I echo Paul O’ Kane’s words and feelings when I say that there is single image that sticks in my mind, an image he says is “nothing if not serious”.It is a grainy black and white photograph of a naked Carolee Schneemann (see my galleries: Influences for picture). She is in a wide stance, legs akimbo, knees bent, leaning forward as if birthing in some primal manner. From her womb she pulls a “scroll” and, like some ancient decree, she reads the words from it. When coming upon this image I was mesmerised, it appeared to “transgress certain taboos relating to the body, what we do with our bodies, what we do in public” and demands to be taken seriously, demanding attention and then asking questions of the viewer.
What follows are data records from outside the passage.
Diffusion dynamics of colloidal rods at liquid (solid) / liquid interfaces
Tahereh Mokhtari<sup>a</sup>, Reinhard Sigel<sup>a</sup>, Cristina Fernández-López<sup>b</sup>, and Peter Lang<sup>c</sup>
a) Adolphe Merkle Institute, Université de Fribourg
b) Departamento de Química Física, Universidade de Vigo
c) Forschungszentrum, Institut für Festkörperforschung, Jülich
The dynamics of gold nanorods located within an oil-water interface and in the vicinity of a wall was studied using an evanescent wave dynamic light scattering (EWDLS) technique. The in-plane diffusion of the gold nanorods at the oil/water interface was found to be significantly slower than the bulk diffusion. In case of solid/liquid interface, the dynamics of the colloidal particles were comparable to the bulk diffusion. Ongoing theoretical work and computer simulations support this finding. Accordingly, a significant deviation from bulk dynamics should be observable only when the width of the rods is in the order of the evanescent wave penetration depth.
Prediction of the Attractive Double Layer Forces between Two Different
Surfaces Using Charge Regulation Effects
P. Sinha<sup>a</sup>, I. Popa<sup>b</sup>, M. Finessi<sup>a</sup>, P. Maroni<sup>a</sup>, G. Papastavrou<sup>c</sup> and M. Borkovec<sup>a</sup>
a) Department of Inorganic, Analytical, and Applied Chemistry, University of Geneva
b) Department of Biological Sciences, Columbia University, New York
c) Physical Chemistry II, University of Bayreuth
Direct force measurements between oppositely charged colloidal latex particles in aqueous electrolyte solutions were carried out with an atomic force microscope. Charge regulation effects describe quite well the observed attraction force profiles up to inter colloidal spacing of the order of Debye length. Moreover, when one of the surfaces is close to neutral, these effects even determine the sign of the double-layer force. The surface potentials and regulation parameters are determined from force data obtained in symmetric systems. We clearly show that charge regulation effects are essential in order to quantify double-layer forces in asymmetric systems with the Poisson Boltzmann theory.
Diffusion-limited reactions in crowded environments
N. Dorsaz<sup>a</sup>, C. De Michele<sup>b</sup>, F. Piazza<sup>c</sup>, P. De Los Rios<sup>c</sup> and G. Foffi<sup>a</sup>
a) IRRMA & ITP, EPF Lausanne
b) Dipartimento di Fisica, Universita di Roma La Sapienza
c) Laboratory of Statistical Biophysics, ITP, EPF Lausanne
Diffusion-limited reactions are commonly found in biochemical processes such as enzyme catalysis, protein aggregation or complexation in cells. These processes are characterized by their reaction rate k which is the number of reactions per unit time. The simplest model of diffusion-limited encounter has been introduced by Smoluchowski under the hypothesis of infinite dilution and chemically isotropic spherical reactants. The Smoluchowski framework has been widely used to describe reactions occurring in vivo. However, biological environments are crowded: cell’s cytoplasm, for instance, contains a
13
With the creation of such an iconic image, from a groundbreaking performance piece, and in my opinion in the mould of Duchamp’s ‘readymades’ or Picasso’s Demoiselles, why did I not know of it or her? With that act Schneemann reclaimed the female body and as O’ Kane says of it, “this image then might present a moment of rupture, desperation, exasperation, pointing to the fact that, in a modern world, where reason, logic, rights, laws and justice…the physical differences which render one sex primary and another secondary, find no adequate representation in media, in culture, in everyday life” and obviously not in the world of art!
My initial interest had been piqued when I discovered Ana Mendieta’s work while in my first year at UNISA when doing research for land/earth art. Researching her lead me to ask the question that Linda Nochlin asked back in 1971, “why are there no great women artists?”. My interest became an obsession as I discovered one after another of these mythical warrior-artists: Carolee Schneemann and the reclamation of the female body and sexuality, Ana Mendieta and her worship of the Earth as goddess, Judy Chicago’s honouring of the feminine with her Dinner Party, Cindy Sherman and her investigation of the female roles, Hannah Wilkes’ documentation of her heartbreaking death to cancer, Mary Beth Edelson’s goddesses, Marina Ambromovic’s essentialist exploration of her stamina and pain thresholds and Frida Kahlo’s depiction of her physical and emotional torments.
(end of introduction to my artist’s statement)
As I mentioned in my statement above, I am in awe of these artists who have received little recognition for their groundbreaking work, not just because it is performance art but because they are women! They are true warrior-artists, and in my end-of-year piece I am hoping to pay homage to them, show my respect and to hopefully share them with people who have probably never heard of them before.